Because this is one guy's project and it hasn't seen much (any?) use.
> So the only valid criticism I saw in that whole thread is #4, and even that is only a tenth as valid as its author thought it was.
Not really here to defend these criticisms, but if #4 is only a tenth as valid as the author thought it was, then does that mean that you know the worst case instruction count to compare two DEC64 numbers is five? Also, we're talking x86 here, how many μops and static instruction bytes are we talking on either side of this? Are all of the branches usually predictable? Can we ever afford to inline something as critical as the comparison operation?
As for the validity of #5, I think this might make more sense in the context of hardware implementations, where a low-order exponent position could increase complexity (requiring adjustments to reuse any of the FPU datapath) AFAIK.
All I meant is that the author of the comment said it would apply in most cases, where even pessimistically it seems it should apply one time in ten. I don't have detailed performance information.
3. Correct there are not 255 possibilities, it’s closer to 50 - I have no paper to work it out on right now. This is because the desire to “not require normalization” is not a good idea.
4. To implement compare quickly you can probably short circuit by first checking that the values are normalized, and normalizing them if not. From a hardware point of view you just added two registers for compare, in addition to the logic for normalizing. For hardware it is probably cheaper to unconditionally normalize.
All math operations will also need to normalize inputs first because otherwise you throw away precision for no reason. For similar reasons all outputs will need to be normalized anyway. Again, given this why would you choose to not just have an implied leading bit?
5. Uh yeah what? If you’re making dedicated hardware you could randomize the bit ordering that’s what making hardware is all about ;)
> Correct there are not 255 possibilities, it’s closer to 50
1 in 10 values have two representations, 1 in 100 have three, etc., since you can only change the exponent when the (normalized) value is 0 mod 10.
> For hardware it is probably cheaper to unconditionally normalize.
Given normalization is going to be infrequent (most values will either just be integers or have a single representation), and that arithmetic is more common than comparisons, I don't see why this would be. Normalizing a binary value is much easier, so you can't carry floating point intuitions over.
> All math operations will also need to normalize inputs first because otherwise you throw away precision for no reason.
No, you just conform the exponents and handle overflow.
# # # # # # #
[SET PROBLEM 1]:
Answer from the DEC64 thread:
(a) About how many possibilities does one commenter say there are instead of 255?
(b) According to the reply, what share of values have two representations?
(c) Instead of normalizing inputs first, what does the last reply say math operations do?
[SET PROBLEM 2]:
Extract a passage from the DEC64 thread word for word: begin at the words "Not really here" and stop after the words "the comparison operation?".
The material after this point comes from a different source.

[MATERIAL]:
# # # # # # #
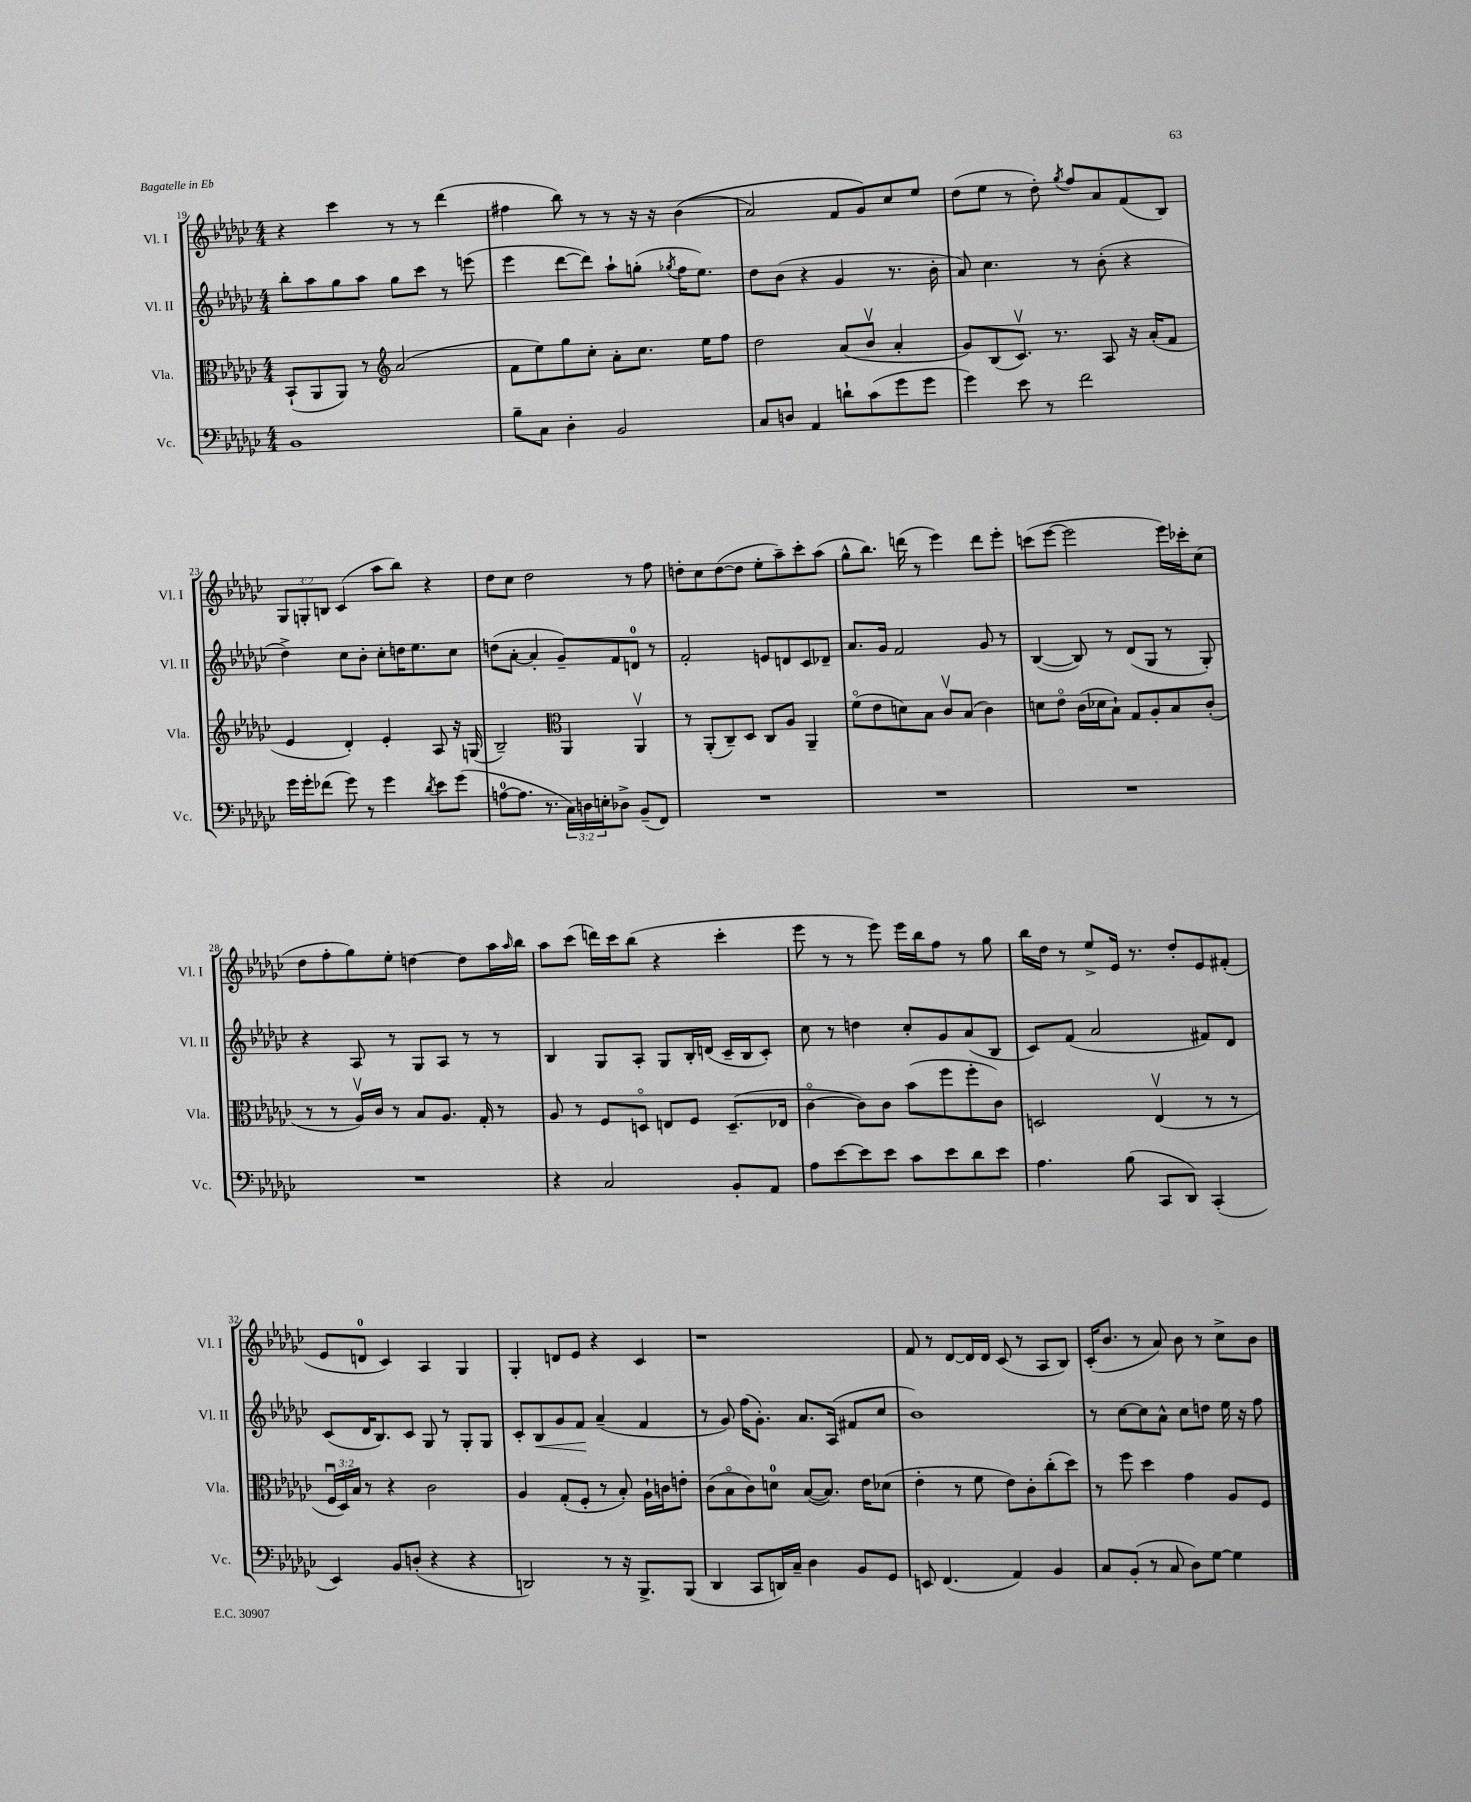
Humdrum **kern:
# # # # # # #
[WRITTEN REPLY 1]:
(a) Closer to 50.
(b) 1 in 10.
(c) They conform the exponents and handle overflow.

[WRITTEN REPLY 2]:
Not really here to defend these criticisms, but if #4 is only a tenth as valid as the author thought it was, then does that mean that you know the worst case instruction count to compare two DEC64 numbers is five? Also, we're talking x86 here, how many μops and static instruction bytes are we talking on either side of this? Are all of the branches usually predictable? Can we ever afford to inline something as critical as the comparison operation?